Directive> Answer with a number only: how many lines of the data contain "four"?

Machine-readable electronics designs:
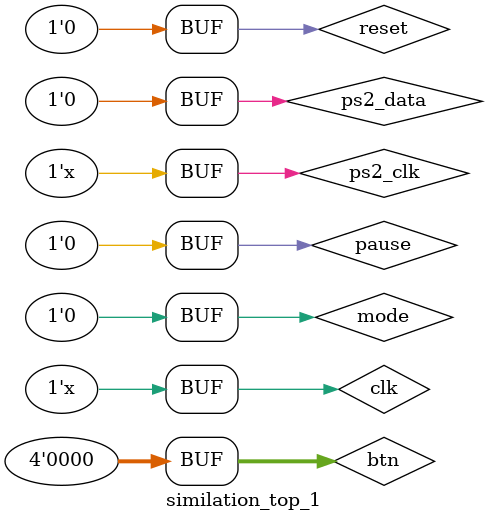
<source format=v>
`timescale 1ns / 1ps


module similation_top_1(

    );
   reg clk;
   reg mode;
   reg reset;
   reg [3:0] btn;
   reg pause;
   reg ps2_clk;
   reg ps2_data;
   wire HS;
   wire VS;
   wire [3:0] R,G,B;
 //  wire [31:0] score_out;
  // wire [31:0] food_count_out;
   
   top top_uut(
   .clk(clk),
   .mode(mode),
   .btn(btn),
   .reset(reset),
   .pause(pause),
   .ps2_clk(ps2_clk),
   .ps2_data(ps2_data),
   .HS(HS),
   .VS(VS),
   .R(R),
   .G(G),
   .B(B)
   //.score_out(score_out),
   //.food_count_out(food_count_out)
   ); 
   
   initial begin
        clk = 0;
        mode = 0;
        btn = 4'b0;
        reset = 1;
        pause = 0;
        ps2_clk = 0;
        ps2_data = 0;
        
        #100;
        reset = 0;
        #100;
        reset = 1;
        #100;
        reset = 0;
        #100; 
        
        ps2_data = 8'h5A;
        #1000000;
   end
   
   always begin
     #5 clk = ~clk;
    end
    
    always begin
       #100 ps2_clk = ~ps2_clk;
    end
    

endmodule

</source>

* * *

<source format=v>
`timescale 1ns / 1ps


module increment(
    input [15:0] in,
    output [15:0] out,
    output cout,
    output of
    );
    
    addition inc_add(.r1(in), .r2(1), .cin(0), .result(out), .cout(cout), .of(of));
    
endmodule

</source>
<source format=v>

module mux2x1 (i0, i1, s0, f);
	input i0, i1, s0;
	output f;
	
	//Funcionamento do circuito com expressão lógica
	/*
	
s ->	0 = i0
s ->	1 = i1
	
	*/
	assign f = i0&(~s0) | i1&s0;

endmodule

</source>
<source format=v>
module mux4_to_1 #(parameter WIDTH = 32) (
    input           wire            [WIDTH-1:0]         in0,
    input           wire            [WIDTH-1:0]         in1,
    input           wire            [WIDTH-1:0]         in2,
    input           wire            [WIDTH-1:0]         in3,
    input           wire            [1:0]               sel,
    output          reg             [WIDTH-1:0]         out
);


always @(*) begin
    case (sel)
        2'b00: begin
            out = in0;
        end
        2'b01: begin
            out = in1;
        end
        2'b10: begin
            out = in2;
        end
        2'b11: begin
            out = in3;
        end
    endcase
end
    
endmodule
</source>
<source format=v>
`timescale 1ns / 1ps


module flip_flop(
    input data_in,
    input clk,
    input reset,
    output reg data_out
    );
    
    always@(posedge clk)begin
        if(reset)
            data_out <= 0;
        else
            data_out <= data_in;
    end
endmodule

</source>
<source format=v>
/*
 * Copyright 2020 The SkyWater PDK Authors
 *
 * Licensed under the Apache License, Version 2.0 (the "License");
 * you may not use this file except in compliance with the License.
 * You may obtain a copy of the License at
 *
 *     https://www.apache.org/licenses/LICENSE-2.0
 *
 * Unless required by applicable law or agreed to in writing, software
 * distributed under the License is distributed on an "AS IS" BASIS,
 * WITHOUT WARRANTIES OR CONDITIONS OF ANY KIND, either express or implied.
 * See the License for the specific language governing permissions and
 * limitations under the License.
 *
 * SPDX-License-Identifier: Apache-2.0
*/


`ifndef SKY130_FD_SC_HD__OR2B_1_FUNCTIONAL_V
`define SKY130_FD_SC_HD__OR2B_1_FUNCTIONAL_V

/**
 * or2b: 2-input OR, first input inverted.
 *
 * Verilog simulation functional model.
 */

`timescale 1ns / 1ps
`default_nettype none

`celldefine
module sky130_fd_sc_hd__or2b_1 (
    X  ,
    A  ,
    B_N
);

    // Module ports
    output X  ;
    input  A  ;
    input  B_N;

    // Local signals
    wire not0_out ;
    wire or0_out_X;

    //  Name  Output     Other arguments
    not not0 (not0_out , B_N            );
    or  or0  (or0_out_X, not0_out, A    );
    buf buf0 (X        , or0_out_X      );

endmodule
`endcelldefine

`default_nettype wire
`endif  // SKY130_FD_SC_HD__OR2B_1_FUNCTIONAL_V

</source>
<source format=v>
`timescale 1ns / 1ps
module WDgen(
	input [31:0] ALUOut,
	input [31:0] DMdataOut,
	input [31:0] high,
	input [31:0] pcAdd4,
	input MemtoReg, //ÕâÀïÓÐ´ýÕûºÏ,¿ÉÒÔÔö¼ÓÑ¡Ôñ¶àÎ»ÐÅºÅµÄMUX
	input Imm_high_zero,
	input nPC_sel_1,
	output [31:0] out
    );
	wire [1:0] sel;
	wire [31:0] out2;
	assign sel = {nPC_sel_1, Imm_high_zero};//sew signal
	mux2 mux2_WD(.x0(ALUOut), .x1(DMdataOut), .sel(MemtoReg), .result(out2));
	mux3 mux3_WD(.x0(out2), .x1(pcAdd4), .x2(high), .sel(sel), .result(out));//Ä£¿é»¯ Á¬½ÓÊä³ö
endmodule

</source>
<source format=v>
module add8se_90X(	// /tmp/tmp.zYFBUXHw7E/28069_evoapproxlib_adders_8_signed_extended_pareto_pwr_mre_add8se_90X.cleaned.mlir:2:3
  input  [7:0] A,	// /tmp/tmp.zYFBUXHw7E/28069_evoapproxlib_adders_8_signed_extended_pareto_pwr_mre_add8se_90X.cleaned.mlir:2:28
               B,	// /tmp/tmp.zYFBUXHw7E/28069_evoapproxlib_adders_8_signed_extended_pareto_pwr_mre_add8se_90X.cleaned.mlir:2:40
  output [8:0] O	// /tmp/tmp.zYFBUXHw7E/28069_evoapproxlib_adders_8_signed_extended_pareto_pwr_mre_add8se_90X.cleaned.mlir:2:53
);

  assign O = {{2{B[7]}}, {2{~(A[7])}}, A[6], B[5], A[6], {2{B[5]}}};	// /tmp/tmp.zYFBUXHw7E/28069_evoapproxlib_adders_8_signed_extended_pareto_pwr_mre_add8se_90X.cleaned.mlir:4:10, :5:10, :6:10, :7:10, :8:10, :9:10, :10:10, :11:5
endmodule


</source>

* * *

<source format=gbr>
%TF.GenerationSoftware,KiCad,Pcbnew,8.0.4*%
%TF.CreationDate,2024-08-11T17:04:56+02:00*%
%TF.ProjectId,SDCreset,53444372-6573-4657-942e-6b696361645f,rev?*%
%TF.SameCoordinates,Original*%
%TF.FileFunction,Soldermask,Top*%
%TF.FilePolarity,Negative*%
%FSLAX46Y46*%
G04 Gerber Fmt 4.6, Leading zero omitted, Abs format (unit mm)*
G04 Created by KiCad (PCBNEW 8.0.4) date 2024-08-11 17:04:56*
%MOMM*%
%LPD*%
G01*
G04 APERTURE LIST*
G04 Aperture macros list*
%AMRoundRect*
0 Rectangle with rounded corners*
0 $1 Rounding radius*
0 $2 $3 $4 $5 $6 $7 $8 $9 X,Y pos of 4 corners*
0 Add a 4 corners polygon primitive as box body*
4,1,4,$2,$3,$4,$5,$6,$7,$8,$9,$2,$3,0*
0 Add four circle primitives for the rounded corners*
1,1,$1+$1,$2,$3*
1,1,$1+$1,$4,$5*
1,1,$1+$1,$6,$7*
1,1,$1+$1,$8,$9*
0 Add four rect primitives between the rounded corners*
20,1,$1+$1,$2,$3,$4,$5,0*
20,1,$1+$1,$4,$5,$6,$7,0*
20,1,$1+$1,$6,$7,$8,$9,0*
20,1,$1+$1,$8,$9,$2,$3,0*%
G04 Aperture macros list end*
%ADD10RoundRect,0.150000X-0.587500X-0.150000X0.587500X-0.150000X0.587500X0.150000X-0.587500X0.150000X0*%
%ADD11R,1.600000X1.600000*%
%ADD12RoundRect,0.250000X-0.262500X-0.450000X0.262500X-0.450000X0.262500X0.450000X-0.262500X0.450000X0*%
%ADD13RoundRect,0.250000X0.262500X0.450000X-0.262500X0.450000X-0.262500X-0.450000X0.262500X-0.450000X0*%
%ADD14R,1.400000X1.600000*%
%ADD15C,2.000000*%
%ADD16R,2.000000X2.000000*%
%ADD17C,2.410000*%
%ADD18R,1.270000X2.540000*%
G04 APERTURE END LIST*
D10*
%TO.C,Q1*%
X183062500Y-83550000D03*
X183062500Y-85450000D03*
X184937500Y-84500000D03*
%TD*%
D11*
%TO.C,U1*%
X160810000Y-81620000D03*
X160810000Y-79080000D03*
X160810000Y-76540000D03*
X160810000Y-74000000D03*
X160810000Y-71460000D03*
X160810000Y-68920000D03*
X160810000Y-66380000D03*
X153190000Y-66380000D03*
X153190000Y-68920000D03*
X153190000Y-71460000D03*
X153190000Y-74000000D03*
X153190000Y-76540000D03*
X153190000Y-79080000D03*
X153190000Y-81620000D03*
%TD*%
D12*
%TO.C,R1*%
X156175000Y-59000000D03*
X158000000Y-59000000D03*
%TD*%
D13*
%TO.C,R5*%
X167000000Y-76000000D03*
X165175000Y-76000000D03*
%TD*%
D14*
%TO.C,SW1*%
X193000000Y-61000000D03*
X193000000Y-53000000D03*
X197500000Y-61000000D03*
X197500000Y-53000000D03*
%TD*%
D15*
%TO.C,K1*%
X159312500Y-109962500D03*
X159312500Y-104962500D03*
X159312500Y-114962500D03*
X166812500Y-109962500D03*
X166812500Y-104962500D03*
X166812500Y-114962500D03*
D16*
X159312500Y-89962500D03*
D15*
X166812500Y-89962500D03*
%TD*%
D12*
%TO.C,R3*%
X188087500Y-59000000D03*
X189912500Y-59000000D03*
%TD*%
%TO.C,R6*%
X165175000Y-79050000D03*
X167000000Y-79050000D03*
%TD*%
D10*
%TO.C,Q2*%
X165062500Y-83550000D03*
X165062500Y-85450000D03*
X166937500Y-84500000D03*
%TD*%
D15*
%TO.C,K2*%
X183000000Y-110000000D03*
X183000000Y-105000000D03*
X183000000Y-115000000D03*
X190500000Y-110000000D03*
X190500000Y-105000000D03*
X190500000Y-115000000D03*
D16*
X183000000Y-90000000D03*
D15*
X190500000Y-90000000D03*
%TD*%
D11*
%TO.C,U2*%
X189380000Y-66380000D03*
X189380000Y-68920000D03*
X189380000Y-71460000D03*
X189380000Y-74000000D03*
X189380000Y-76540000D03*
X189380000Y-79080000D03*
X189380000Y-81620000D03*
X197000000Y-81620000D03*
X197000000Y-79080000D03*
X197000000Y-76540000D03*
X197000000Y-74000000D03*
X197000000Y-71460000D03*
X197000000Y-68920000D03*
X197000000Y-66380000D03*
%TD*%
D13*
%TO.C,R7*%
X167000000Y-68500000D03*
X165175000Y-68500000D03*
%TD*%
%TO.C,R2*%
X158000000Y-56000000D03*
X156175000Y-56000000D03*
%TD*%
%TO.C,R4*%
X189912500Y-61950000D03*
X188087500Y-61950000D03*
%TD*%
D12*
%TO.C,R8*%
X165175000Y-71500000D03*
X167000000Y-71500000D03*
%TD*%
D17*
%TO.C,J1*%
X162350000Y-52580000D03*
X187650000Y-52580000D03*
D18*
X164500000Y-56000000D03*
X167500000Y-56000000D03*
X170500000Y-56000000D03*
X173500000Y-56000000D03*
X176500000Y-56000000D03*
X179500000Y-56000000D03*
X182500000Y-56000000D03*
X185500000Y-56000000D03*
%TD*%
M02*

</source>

Output> 2